Vagrant ensures that the development environment is reproducible. By providing a consistent environment, it reduces the chances of environment-related bugs and issues.

  • Example: Bugs that appear in a developer's environment can be reproduced by others using the same Vagrant setup, making debugging and collaboration more efficient.

6. Integration with Provisioning Tools

Vagrant integrates well with provisioning tools like Ansible, Puppet, and Chef. This allows for more complex setups and configurations to be automated and managed easily.

  • Example: For RAGIT, additional services and dependencies can be provisioned using Ansible scripts directly within the Vagrantfile.

7. Ease of Collaboration

Vagrant makes it easy to share development environments. Team members can share the Vagrantfile, ensuring everyone is working in the same environment.

  • Example: The RAGIT team can distribute the Vagrantfile along with the code repository. Any developer can clone the repository, run vagrant up, and start developing without manual configuration.

8. Production Parity

Vagrant allows developers to create environments that closely match production. This reduces the risk of issues when deploying the application to production.

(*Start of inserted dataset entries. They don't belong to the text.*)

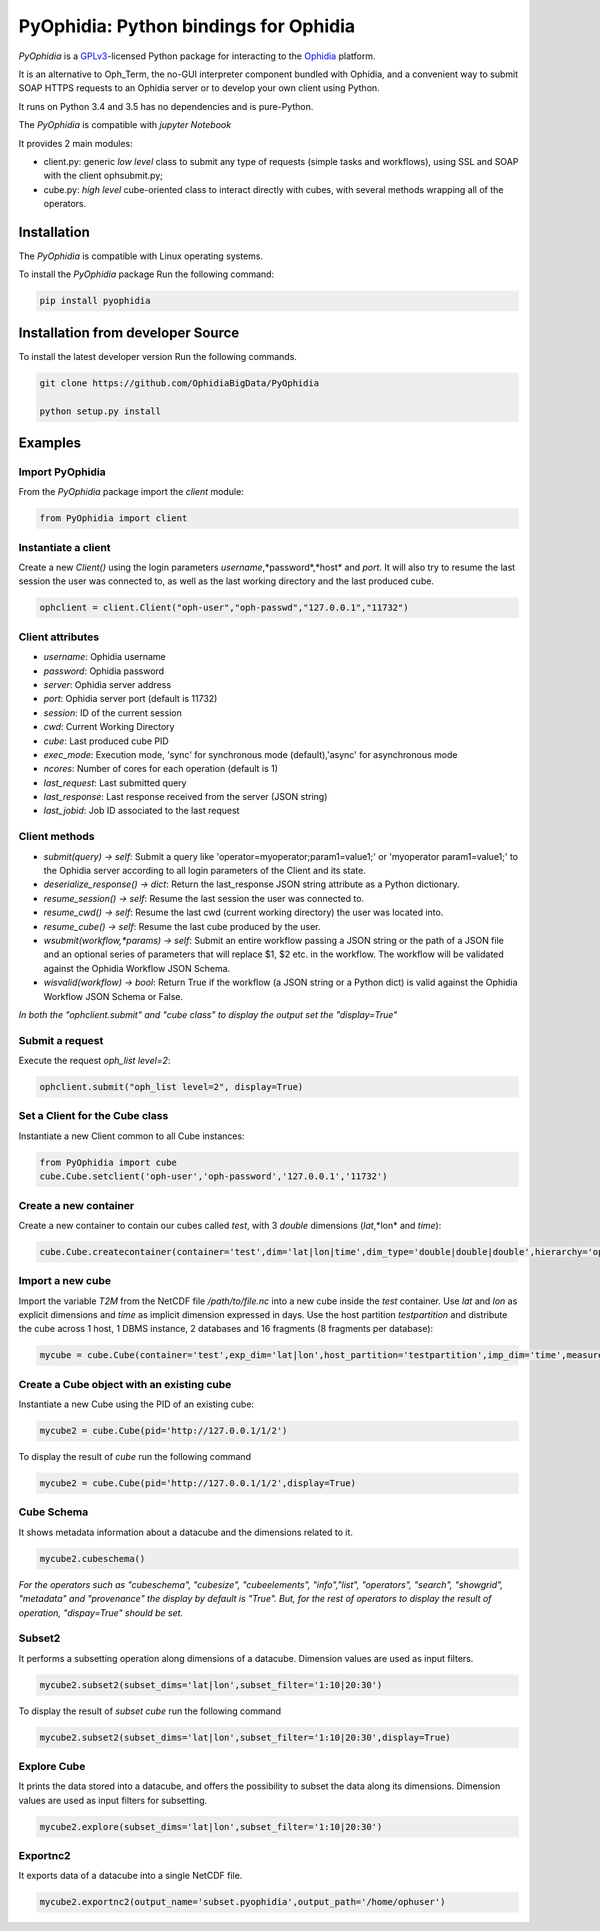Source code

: PyOphidia: Python bindings for Ophidia
======================================

*PyOphidia* is a GPLv3_-licensed Python package for interacting to the Ophidia_ platform.

It is an alternative to Oph_Term, the no-GUI interpreter component bundled with Ophidia, and a convenient way to submit SOAP HTTPS requests to an Ophidia server or to develop your own client using Python.

It runs on Python 3.4 and 3.5 has no dependencies and is pure-Python.

The *PyOphidia* is compatible with *jupyter Notebook*

It provides 2 main modules:

- client.py: generic *low level* class to submit any type of requests (simple tasks and workflows), using SSL and SOAP with the client ophsubmit.py;
- cube.py: *high level* cube-oriented class to interact directly with cubes, with several methods wrapping all of the operators.

Installation
------------
The *PyOphidia* is compatible with Linux operating systems.

To install the *PyOphidia* package Run the following command:

.. code-block:: bash 

   pip install pyophidia

Installation from developer Source
----------------------------------
To install the latest developer version Run the following commands.

.. code-block:: bash 

   git clone https://github.com/OphidiaBigData/PyOphidia

   python setup.py install
   

Examples
--------

Import PyOphidia
^^^^^^^^^^^^^^^^
From the *PyOphidia* package import the *client* module:

.. code-block:: python

   from PyOphidia import client

Instantiate a client
^^^^^^^^^^^^^^^^^^^^
Create a new *Client()* using the login parameters *username*,*password*,*host* and *port*.
It will also try to resume the last session the user was connected to, as well as the last working directory and the last produced cube.

.. code-block:: python

   ophclient = client.Client("oph-user","oph-passwd","127.0.0.1","11732")

Client attributes
^^^^^^^^^^^^^^^^^
- *username*: Ophidia username
- *password*: Ophidia password
- *server*: Ophidia server address
- *port*: Ophidia server port (default is 11732)
- *session*: ID of the current session
- *cwd*: Current Working Directory
- *cube*: Last produced cube PID
- *exec_mode*: Execution mode, 'sync' for synchronous mode (default),'async' for asynchronous mode
- *ncores*: Number of cores for each operation (default is 1)
- *last_request*: Last submitted query
- *last_response*: Last response received from the server (JSON string)
- *last_jobid*: Job ID associated to the last request

Client methods
^^^^^^^^^^^^^^
- *submit(query) -> self*: Submit a query like 'operator=myoperator;param1=value1;' or 'myoperator param1=value1;' to the Ophidia server according to all login parameters of the Client and its state.
- *deserialize_response() -> dict*: Return the last_response JSON string attribute as a Python dictionary.
- *resume_session() -> self*: Resume the last session the user was connected to.
- *resume_cwd() -> self*: Resume the last cwd (current working directory) the user was located into.
- *resume_cube() -> self*: Resume the last cube produced by the user.
- *wsubmit(workflow,\*params) -> self*: Submit an entire workflow passing a JSON string or the path of a JSON file and an optional series of parameters that will replace $1, $2 etc. in the workflow. The workflow will be validated against the Ophidia Workflow JSON Schema.
- *wisvalid(workflow) -> bool*: Return True if the workflow (a JSON string or a Python dict) is valid against the Ophidia Workflow JSON Schema or False.

*In both the "ophclient.submit" and "cube class" to display the output set the "display=True"* 

Submit a request
^^^^^^^^^^^^^^^^
Execute the request *oph_list level=2*:

.. code-block:: python

   ophclient.submit("oph_list level=2", display=True)

Set a Client for the Cube class
^^^^^^^^^^^^^^^^^^^^^^^^^^^^^^^
Instantiate a new Client common to all Cube instances:

.. code-block:: python

   from PyOphidia import cube
   cube.Cube.setclient('oph-user','oph-password','127.0.0.1','11732')

Create a new container
^^^^^^^^^^^^^^^^^^^^^^
Create a new container to contain our cubes called *test*, with 3 *double* dimensions (*lat*,*lon* and *time*):

.. code-block:: python

   cube.Cube.createcontainer(container='test',dim='lat|lon|time',dim_type='double|double|double',hierarchy='oph_base|oph_base|oph_time')

Import a new cube
^^^^^^^^^^^^^^^^^
Import the variable *T2M* from the NetCDF file */path/to/file.nc* into a new cube inside the *test* container. Use *lat* and *lon* as explicit dimensions and *time* as implicit dimension expressed in days. Use the host partition *testpartition* and distribute the cube across 1 host, 1 DBMS instance, 2 databases and 16 fragments (8 fragments per database):

.. code-block:: python

   mycube = cube.Cube(container='test',exp_dim='lat|lon',host_partition='testpartition',imp_dim='time',measure='T2M',src_path='/path/to/file.nc',exp_concept_level='c|c',imp_concept_level='d',ndb=2,ndbms=1,nfrag=8,nhost=1)

Create a Cube object with an existing cube
^^^^^^^^^^^^^^^^^^^^^^^^^^^^^^^^^^^^^^^^^^
Instantiate a new Cube using the PID of an existing cube:

.. code-block:: python

   mycube2 = cube.Cube(pid='http://127.0.0.1/1/2')

To display the result of *cube* run the following command

.. code-block:: python

   mycube2 = cube.Cube(pid='http://127.0.0.1/1/2',display=True)    

Cube Schema
^^^^^^^^^^^
It shows metadata information about a datacube and the dimensions related to it.

.. code-block:: python

   mycube2.cubeschema()

*For the operators such as "cubeschema", "cubesize", "cubeelements", "info","list", "operators", "search", "showgrid", "metadata" and "provenance" the display by default is "True". But, for the rest of operators to display the result of operation, "dispay=True" should be set.*

Subset2
^^^^^^^
It performs a subsetting operation along dimensions of a datacube. Dimension values are used as input filters.

.. code-block:: python

   mycube2.subset2(subset_dims='lat|lon',subset_filter='1:10|20:30')

To display the result of *subset cube* run the following command

.. code-block:: python

   mycube2.subset2(subset_dims='lat|lon',subset_filter='1:10|20:30',display=True)

Explore Cube
^^^^^^^^^^^^
It prints the data stored into a datacube, and offers the possibility to subset the data along its dimensions. Dimension values are used as input filters for subsetting.

.. code-block:: python

   mycube2.explore(subset_dims='lat|lon',subset_filter='1:10|20:30')

Exportnc2
^^^^^^^^^
It exports data of a datacube into a single NetCDF file.

.. code-block:: python

   mycube2.exportnc2(output_name='subset.pyophidia',output_path='/home/ophuser')



.. _GPLv3: http://www.gnu.org/licenses/gpl-3.0.txt
.. _Ophidia: http://ophidia.cmcc.it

  • Example: RAGIT can be developed and tested on an environment that mirrors the production setup, ensuring compatibility and minimizing deployment issues.

Summary

Using Vagrant for developing an application like RAGIT provides numerous benefits, including consistent and reproducible environments, simplified setup, isolation, enhanced testing, and ease of collaboration. By leveraging Vagrant, developers can ensure that their development and testing environments closely mimic production, reducing the risk of deployment issues and improving overall efficiency and collaboration.